Environmentally, the Aswan Dam has contributed to numerous issues for Egyptians. The expansion of desert areas since the Aswan High Dam's construction in 1970 has increased in soil salinity which allowed for waterborne diseases to emerge. In 1994, 28% of Egypt's soils were damaged by significant levels of salinity. The importance of water resources for Egyptians has contributed to the creation of agencies, such as the Egyptian Ministry of State for Environmental Affairs, that promote and protect Egypt's natural resources.
The Nile Delta is currently under threat both from the rising sea levels (caused by climate change) and subsidence. The subsidence also brings with it salinization which in turn jeopardizes the fertility of the soil. Without adequate measures, 15 percent of the arable land could be lost due to salinization.

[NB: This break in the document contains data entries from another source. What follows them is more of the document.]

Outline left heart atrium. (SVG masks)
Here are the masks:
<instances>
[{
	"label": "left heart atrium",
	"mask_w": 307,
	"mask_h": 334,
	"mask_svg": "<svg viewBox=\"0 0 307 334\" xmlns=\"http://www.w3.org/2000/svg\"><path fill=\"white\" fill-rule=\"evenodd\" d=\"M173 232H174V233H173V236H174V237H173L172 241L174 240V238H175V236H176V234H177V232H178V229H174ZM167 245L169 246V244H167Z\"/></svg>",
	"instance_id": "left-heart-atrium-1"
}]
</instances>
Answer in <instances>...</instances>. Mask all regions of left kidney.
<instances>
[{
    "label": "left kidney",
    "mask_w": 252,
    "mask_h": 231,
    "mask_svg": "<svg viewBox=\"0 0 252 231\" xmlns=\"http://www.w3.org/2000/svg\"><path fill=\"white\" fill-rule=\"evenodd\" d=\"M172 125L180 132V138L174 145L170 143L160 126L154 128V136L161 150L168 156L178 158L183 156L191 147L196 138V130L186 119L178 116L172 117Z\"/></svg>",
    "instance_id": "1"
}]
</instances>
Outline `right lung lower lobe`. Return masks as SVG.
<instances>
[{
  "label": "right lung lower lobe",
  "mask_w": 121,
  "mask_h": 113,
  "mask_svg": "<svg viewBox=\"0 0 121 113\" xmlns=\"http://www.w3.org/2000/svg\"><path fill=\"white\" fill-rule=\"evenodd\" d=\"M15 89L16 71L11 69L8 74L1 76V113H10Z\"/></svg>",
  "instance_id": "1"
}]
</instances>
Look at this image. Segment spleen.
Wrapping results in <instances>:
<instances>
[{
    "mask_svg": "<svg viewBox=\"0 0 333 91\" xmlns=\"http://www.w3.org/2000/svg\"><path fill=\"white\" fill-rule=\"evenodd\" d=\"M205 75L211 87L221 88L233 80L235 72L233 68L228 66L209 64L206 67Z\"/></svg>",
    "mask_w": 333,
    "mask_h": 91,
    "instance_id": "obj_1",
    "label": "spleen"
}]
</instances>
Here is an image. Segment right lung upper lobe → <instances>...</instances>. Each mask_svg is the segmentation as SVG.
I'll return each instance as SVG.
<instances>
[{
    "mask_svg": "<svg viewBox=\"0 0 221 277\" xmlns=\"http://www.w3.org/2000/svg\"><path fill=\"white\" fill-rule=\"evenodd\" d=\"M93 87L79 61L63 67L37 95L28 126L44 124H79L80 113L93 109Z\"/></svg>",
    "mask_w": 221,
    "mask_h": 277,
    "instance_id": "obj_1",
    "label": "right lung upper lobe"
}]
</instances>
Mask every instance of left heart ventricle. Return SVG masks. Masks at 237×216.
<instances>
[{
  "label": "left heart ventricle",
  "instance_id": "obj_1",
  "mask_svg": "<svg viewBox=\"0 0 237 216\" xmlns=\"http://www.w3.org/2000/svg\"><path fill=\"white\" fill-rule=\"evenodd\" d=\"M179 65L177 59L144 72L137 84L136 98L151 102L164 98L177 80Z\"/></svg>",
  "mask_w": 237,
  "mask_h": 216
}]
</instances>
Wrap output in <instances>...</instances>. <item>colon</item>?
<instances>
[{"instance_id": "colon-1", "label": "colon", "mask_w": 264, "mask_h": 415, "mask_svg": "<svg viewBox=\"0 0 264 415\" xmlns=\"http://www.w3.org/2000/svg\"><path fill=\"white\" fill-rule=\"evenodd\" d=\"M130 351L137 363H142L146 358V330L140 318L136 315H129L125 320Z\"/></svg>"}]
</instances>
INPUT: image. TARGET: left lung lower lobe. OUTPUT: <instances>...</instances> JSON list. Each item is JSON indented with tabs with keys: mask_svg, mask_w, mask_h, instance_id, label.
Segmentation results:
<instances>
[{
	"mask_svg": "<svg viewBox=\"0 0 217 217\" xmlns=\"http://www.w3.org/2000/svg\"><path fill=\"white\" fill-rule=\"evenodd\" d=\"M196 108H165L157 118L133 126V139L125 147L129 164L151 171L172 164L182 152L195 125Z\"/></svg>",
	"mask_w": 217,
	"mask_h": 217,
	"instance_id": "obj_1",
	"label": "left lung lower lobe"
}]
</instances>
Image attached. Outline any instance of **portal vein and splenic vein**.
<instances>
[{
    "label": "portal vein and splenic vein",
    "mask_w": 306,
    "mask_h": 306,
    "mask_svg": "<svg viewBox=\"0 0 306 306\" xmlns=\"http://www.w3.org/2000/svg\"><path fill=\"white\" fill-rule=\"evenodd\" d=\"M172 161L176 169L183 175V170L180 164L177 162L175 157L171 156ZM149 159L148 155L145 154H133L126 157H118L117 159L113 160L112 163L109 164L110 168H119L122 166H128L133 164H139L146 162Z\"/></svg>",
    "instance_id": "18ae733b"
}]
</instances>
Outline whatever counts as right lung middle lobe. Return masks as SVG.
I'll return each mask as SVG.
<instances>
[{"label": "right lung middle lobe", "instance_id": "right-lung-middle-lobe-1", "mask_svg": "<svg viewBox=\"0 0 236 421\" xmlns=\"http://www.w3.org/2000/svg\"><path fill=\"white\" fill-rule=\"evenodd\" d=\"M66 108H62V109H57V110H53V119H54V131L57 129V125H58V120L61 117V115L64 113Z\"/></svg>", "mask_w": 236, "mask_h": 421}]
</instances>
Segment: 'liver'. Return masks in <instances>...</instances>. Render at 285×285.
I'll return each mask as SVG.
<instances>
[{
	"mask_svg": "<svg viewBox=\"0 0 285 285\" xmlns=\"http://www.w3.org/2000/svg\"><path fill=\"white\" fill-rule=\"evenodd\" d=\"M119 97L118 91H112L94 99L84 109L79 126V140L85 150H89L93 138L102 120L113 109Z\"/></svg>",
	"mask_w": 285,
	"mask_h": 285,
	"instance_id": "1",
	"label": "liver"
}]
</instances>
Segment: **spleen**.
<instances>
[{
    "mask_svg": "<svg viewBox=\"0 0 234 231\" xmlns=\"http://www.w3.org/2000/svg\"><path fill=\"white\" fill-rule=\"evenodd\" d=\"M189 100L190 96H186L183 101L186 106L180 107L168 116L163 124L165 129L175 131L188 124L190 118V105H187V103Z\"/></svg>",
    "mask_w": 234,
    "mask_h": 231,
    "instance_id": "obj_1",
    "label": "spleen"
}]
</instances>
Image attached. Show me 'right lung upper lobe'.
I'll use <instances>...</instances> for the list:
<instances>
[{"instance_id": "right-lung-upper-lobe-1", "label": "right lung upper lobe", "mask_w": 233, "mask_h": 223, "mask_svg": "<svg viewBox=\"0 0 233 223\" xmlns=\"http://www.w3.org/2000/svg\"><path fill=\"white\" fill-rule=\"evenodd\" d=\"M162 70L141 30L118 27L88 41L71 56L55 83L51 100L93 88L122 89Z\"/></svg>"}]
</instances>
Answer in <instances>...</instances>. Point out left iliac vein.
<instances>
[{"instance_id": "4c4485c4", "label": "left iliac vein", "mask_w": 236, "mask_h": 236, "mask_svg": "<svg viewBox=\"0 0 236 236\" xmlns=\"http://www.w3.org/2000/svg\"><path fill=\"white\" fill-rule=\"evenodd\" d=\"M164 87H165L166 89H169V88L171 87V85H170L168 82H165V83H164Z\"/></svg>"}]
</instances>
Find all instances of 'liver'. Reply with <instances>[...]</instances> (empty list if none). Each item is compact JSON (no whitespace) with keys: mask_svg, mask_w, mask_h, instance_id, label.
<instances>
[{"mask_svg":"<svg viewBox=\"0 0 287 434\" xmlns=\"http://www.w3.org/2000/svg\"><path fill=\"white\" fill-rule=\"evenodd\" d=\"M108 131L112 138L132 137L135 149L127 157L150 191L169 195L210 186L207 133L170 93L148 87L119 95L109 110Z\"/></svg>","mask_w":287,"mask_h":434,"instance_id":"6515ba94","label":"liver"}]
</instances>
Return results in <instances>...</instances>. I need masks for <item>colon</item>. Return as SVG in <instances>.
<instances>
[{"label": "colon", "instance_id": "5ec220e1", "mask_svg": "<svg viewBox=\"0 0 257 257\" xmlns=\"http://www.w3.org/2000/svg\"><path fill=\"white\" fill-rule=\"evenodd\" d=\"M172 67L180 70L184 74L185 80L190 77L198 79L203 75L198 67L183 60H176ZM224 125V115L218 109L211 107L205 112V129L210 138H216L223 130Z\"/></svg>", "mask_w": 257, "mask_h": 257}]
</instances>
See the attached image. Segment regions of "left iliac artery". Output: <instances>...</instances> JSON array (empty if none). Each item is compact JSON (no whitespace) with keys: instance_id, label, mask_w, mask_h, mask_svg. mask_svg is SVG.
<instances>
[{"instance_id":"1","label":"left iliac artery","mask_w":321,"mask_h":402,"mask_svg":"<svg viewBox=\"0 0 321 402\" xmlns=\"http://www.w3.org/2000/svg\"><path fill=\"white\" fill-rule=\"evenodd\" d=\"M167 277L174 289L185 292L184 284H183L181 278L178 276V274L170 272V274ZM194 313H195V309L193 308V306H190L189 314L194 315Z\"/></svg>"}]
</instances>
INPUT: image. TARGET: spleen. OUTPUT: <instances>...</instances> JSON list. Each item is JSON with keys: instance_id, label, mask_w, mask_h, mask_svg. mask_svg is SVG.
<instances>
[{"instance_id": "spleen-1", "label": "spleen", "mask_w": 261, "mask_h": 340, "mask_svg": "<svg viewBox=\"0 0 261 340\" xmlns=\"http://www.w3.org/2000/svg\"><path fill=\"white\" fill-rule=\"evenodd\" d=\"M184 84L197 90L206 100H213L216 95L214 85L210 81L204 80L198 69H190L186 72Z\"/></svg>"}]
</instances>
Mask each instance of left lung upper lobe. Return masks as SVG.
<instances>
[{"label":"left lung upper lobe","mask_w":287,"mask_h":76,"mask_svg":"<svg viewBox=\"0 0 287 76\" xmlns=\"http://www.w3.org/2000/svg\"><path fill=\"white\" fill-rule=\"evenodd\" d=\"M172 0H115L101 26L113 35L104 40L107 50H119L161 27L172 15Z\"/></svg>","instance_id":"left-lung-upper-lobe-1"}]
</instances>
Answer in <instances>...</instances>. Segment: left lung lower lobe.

The air pollution in Cairo is a matter of serious concern. The air pollution in downtown Cairo is more than 10 to 100 times of acceptable world standards. Cairo has a very poor factor because of lack of rain and its layout of tall buildings and narrow streets, which create a bowl effect (bad ventilation and consequent trapping of pollutants). The main air pollution problem in Egypt is the particulate matter. The most notable sources of the dust and small particles are transportation, industry and open-air waste-burning. Another significant source is not the wind blown from arid areas around Egypt (e.g. Western Desert).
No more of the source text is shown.